**INSTRUCTIONS FOR THE TASK**. Only the line containing "List each element's" and the lines after it, through the end of the data below, are to be returned, each exactly as it stands.
------------------------------------------------
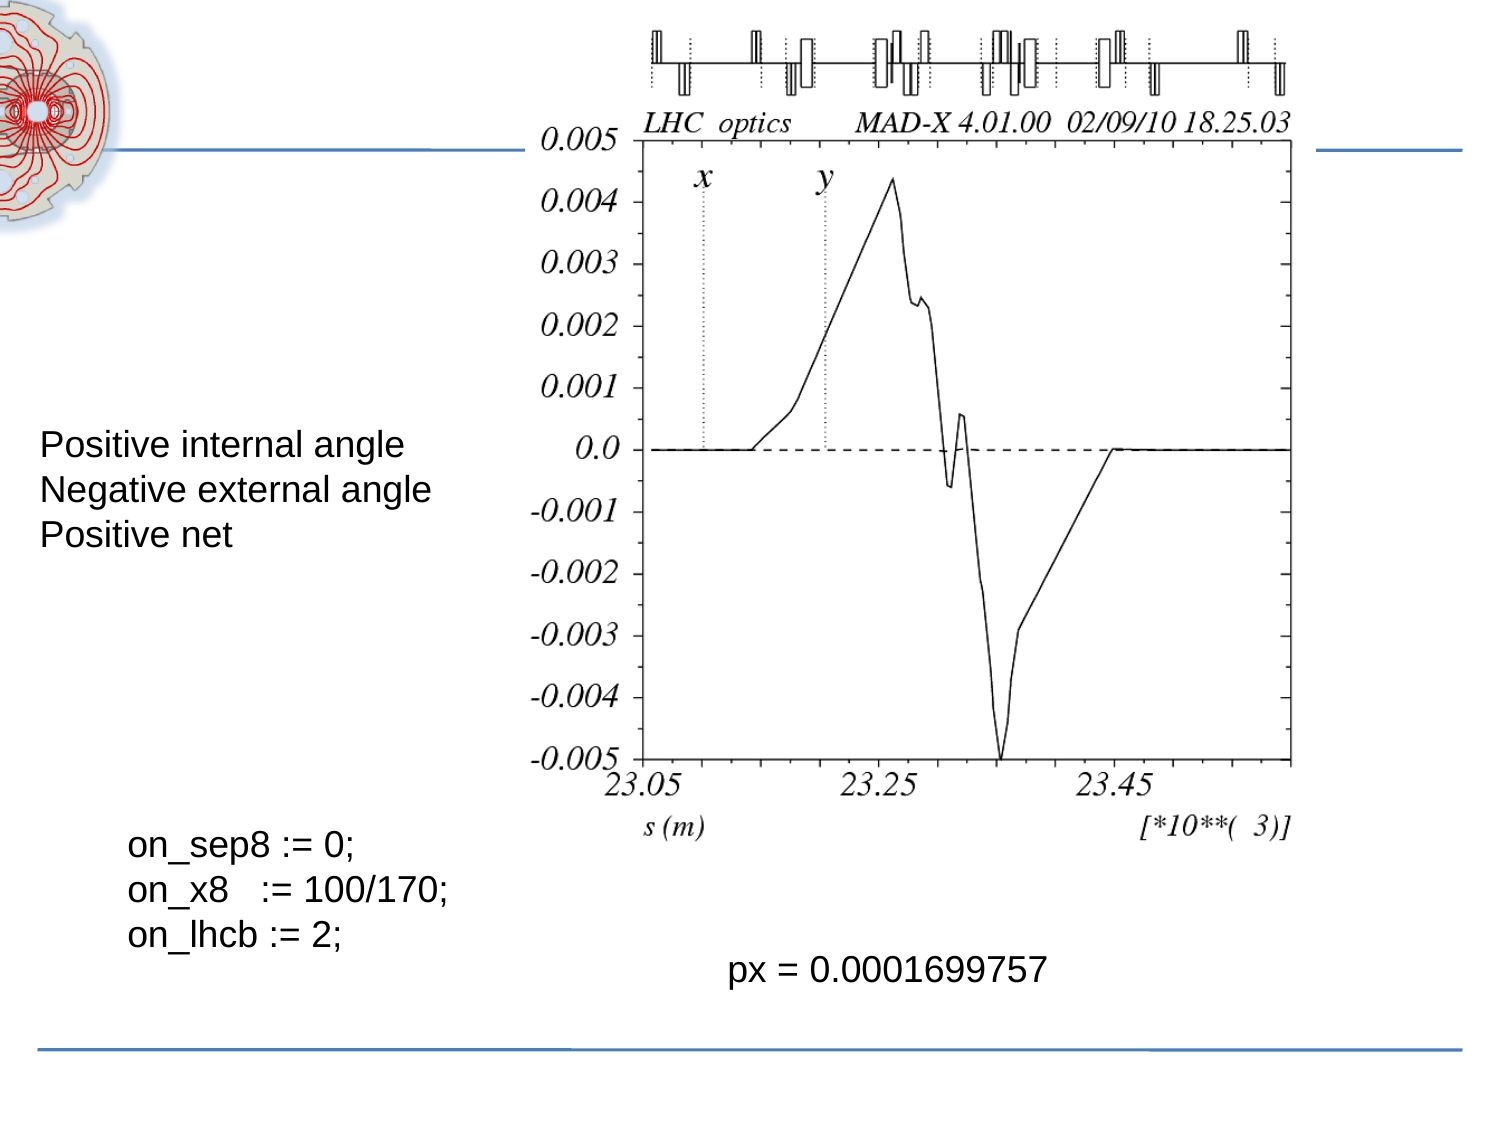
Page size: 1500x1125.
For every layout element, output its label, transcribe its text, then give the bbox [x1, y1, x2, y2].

text_box on_sep8 := 0; on_x8 := 100/170; on_lhcb := 2; [112, 812, 863, 963]
text_box px = 0.0001699757 [712, 937, 1188, 998]
text_box Positive internal angle Negative external angle Positive net [24, 412, 488, 563]
picture [524, 24, 1316, 858]
picture [0, 2, 109, 220]
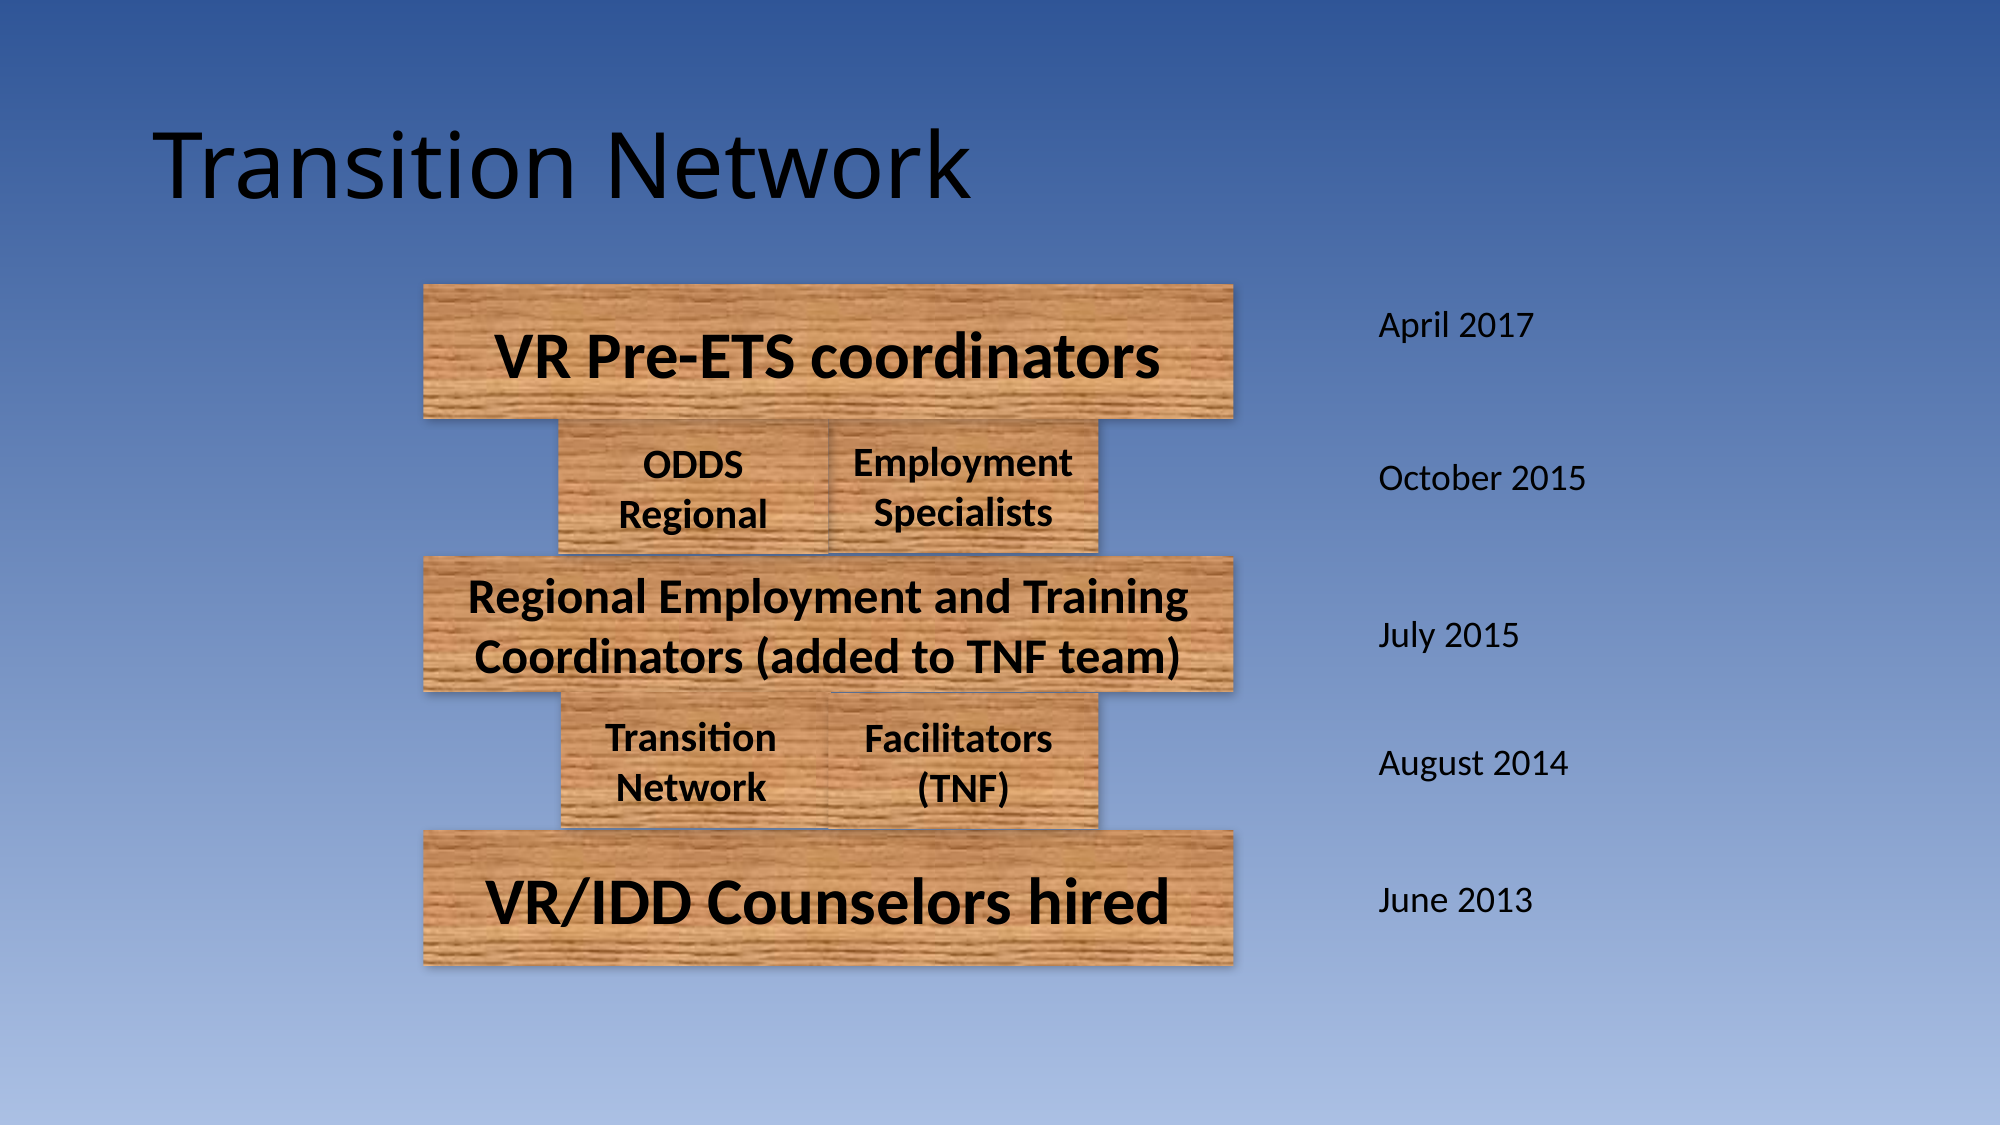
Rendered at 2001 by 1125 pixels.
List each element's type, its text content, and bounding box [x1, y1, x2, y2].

text_box Transition Network [560, 692, 831, 829]
text_box October 2015 [1363, 446, 1619, 506]
text_box Employment Specialists [839, 430, 1099, 554]
text_box Facilitators (TNF) [827, 693, 1099, 830]
text_box June 2013 [1363, 867, 1619, 928]
title Transition Network [137, 59, 1863, 278]
text_box ODDS Regional [557, 430, 829, 555]
text_box July 2015 [1363, 602, 1619, 662]
text_box VR/IDD Counselors hired [422, 830, 1234, 967]
text_box VR Pre-ETS coordinators [422, 283, 1234, 420]
text_box Regional Employment and Training Coordinators (added to TNF team) [422, 556, 1234, 693]
text_box April 2017 [1363, 292, 1619, 353]
text_box August 2014 [1363, 730, 1619, 791]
------------------------------------------------
**ANSWER FOR THE TASK**.
List each element's type, its text content, and bounding box [x1, y1, x2, y2].

text_box Transition Network [560, 692, 831, 829]
text_box October 2015 [1363, 446, 1619, 506]
text_box Employment Specialists [839, 430, 1099, 554]
text_box Facilitators (TNF) [827, 693, 1099, 830]
text_box June 2013 [1363, 867, 1619, 928]
title Transition Network [137, 59, 1863, 278]
text_box ODDS Regional [557, 430, 829, 555]
text_box July 2015 [1363, 602, 1619, 662]
text_box VR/IDD Counselors hired [422, 830, 1234, 967]
text_box VR Pre-ETS coordinators [422, 283, 1234, 420]
text_box Regional Employment and Training Coordinators (added to TNF team) [422, 556, 1234, 693]
text_box April 2017 [1363, 292, 1619, 353]
text_box August 2014 [1363, 730, 1619, 791]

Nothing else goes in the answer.